Dataset entries: Begin

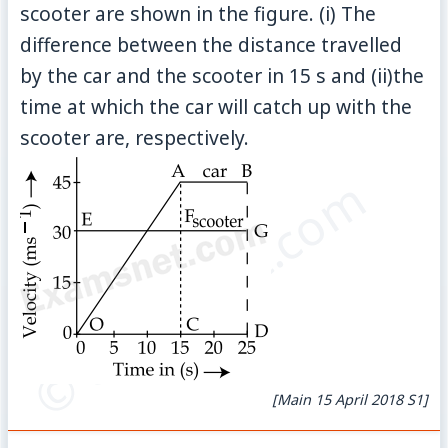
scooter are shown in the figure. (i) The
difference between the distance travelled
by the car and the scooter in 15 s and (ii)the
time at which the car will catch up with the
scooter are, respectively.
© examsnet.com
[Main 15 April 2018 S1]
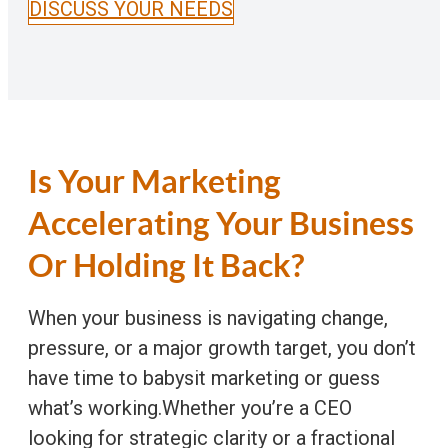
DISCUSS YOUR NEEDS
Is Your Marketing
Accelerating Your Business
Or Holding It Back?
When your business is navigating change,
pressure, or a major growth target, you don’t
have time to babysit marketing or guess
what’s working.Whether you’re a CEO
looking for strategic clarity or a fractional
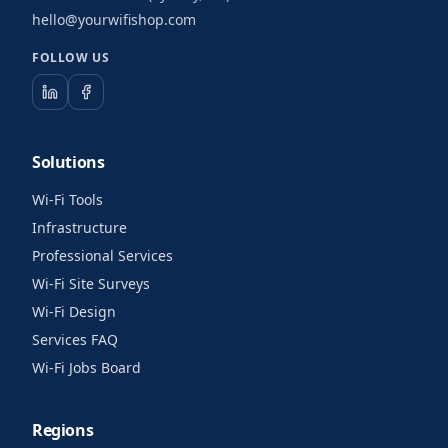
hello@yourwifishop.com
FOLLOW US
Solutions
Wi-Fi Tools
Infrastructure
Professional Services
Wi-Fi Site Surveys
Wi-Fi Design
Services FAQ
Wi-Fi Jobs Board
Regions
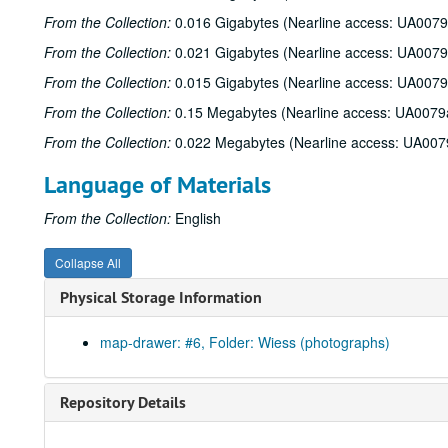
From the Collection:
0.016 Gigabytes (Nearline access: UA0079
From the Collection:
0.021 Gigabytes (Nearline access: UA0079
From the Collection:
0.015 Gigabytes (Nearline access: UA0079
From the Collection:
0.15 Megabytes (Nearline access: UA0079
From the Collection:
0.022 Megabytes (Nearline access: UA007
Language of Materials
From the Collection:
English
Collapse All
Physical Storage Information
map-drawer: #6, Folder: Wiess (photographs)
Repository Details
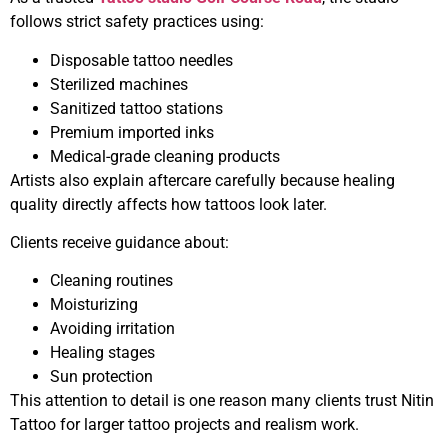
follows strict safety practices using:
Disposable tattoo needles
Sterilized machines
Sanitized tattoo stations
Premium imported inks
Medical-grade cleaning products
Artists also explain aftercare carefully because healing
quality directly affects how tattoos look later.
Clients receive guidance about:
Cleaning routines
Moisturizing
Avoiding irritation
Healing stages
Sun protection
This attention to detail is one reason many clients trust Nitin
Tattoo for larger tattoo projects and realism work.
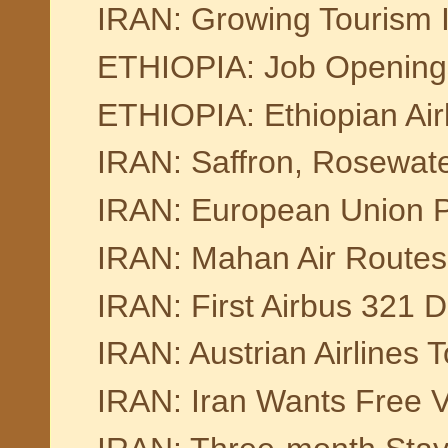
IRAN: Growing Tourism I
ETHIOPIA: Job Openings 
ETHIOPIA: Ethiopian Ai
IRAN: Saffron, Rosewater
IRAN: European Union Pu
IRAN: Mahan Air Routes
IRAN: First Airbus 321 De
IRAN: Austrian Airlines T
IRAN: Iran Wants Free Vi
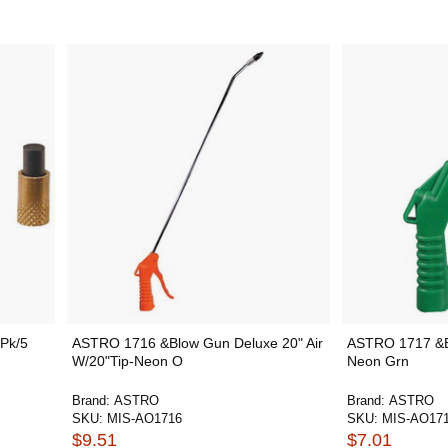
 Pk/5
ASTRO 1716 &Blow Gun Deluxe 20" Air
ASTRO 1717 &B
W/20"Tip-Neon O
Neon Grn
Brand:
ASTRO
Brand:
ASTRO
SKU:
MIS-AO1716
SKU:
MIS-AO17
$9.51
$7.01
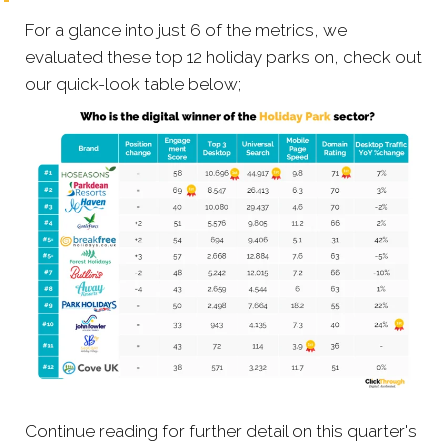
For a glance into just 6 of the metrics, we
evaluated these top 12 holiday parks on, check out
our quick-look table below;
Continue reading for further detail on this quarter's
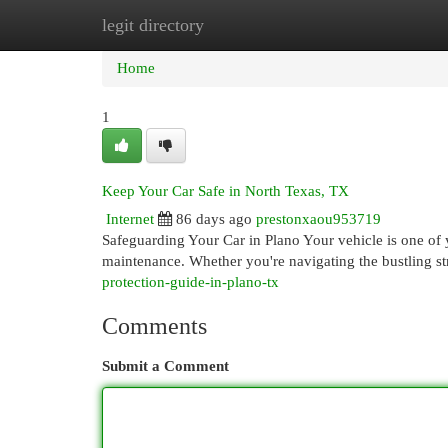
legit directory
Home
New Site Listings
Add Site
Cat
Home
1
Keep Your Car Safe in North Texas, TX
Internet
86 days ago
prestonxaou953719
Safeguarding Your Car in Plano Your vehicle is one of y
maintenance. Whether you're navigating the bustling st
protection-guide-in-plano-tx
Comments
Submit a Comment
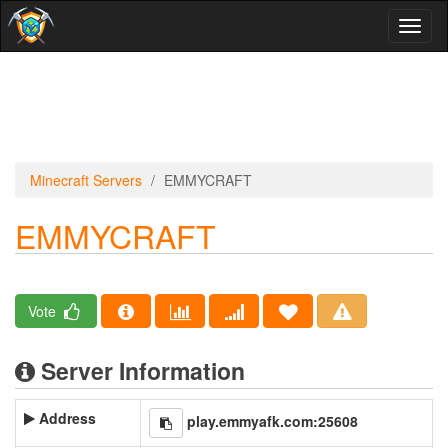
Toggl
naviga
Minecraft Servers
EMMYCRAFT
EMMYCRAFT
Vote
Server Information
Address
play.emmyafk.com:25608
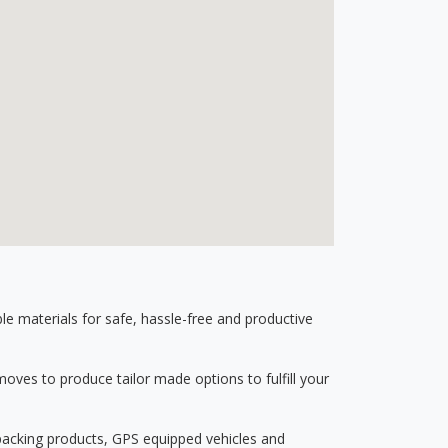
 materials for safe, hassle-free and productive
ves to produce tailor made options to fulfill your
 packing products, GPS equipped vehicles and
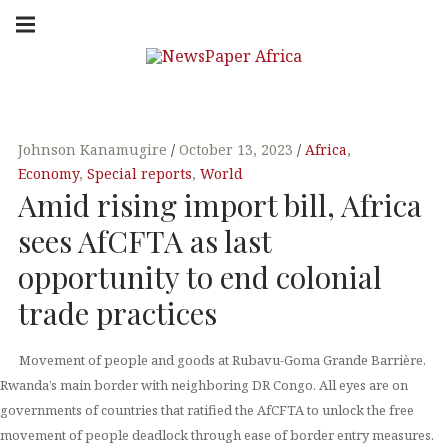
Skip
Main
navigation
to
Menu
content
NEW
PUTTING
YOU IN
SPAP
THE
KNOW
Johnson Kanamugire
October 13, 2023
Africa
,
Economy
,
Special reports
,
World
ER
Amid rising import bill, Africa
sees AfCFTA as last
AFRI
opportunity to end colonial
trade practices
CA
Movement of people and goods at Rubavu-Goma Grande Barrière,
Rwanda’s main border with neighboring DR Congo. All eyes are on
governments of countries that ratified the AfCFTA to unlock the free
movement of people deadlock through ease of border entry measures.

Dataset entries: End

* About this exercise: Your answer must be an exact transcription of the records above, minus the pictures.

* Your response:
scooter are shown in the figure. (i) The
difference between the distance travelled
by the car and the scooter in 15 s and (ii)the
time at which the car will catch up with the
scooter are, respectively.
© examsnet.com
[Main 15 April 2018 S1]
DISCUSS YOUR NEEDS
Is Your Marketing
Accelerating Your Business
Or Holding It Back?
When your business is navigating change,
pressure, or a major growth target, you don’t
have time to babysit marketing or guess
what’s working.Whether you’re a CEO
looking for strategic clarity or a fractional
hello@yourwifishop.com
FOLLOW US
Solutions
Wi-Fi Tools
Infrastructure
Professional Services
Wi-Fi Site Surveys
Wi-Fi Design
Services FAQ
Wi-Fi Jobs Board
Regions
From the Collection:
0.016 Gigabytes (Nearline access: UA0079
From the Collection:
0.021 Gigabytes (Nearline access: UA0079
From the Collection:
0.015 Gigabytes (Nearline access: UA0079
From the Collection:
0.15 Megabytes (Nearline access: UA0079
From the Collection:
0.022 Megabytes (Nearline access: UA007
Language of Materials
From the Collection:
English
Collapse All
Physical Storage Information
map-drawer: #6, Folder: Wiess (photographs)
Repository Details
follows strict safety practices using:
Disposable tattoo needles
Sterilized machines
Sanitized tattoo stations
Premium imported inks
Medical-grade cleaning products
Artists also explain aftercare carefully because healing
quality directly affects how tattoos look later.
Clients receive guidance about:
Cleaning routines
Moisturizing
Avoiding irritation
Healing stages
Sun protection
This attention to detail is one reason many clients trust Nitin
Tattoo for larger tattoo projects and realism work.
IRAN: Growing Tourism I
ETHIOPIA: Job Openings 
ETHIOPIA: Ethiopian Ai
IRAN: Saffron, Rosewater
IRAN: European Union Pu
IRAN: Mahan Air Routes
IRAN: First Airbus 321 De
IRAN: Austrian Airlines T
IRAN: Iran Wants Free Vi
 Pk/5
ASTRO 1716 &Blow Gun Deluxe 20" Air
ASTRO 1717 &B
W/20"Tip-Neon O
Neon Grn
Brand:
ASTRO
Brand:
ASTRO
SKU:
MIS-AO1716
SKU:
MIS-AO17
$9.51
$7.01
For a glance into just 6 of the metrics, we
evaluated these top 12 holiday parks on, check out
our quick-look table below;
Continue reading for further detail on this quarter's
legit directory
Home
New Site Listings
Add Site
Cat
Home
1
Keep Your Car Safe in North Texas, TX
Internet
86 days ago
prestonxaou953719
Safeguarding Your Car in Plano Your vehicle is one of y
maintenance. Whether you're navigating the bustling st
protection-guide-in-plano-tx
Comments
Submit a Comment
Toggl
naviga
Minecraft Servers
EMMYCRAFT
EMMYCRAFT
Vote
Server Information
Address
play.emmyafk.com:25608
 materials for safe, hassle-free and productive
ves to produce tailor made options to fulfill your
 packing products, GPS equipped vehicles and
Skip
Main
navigation
to
Menu
content
NEW
PUTTING
YOU IN
SPAP
THE
KNOW
Johnson Kanamugire
October 13, 2023
Africa
,
Economy
,
Special reports
,
World
ER
Amid rising import bill, Africa
sees AfCFTA as last
AFRI
opportunity to end colonial
trade practices
CA
Movement of people and goods at Rubavu-Goma Grande Barrière,
Rwanda’s main border with neighboring DR Congo. All eyes are on
governments of countries that ratified the AfCFTA to unlock the free
movement of people deadlock through ease of border entry measures.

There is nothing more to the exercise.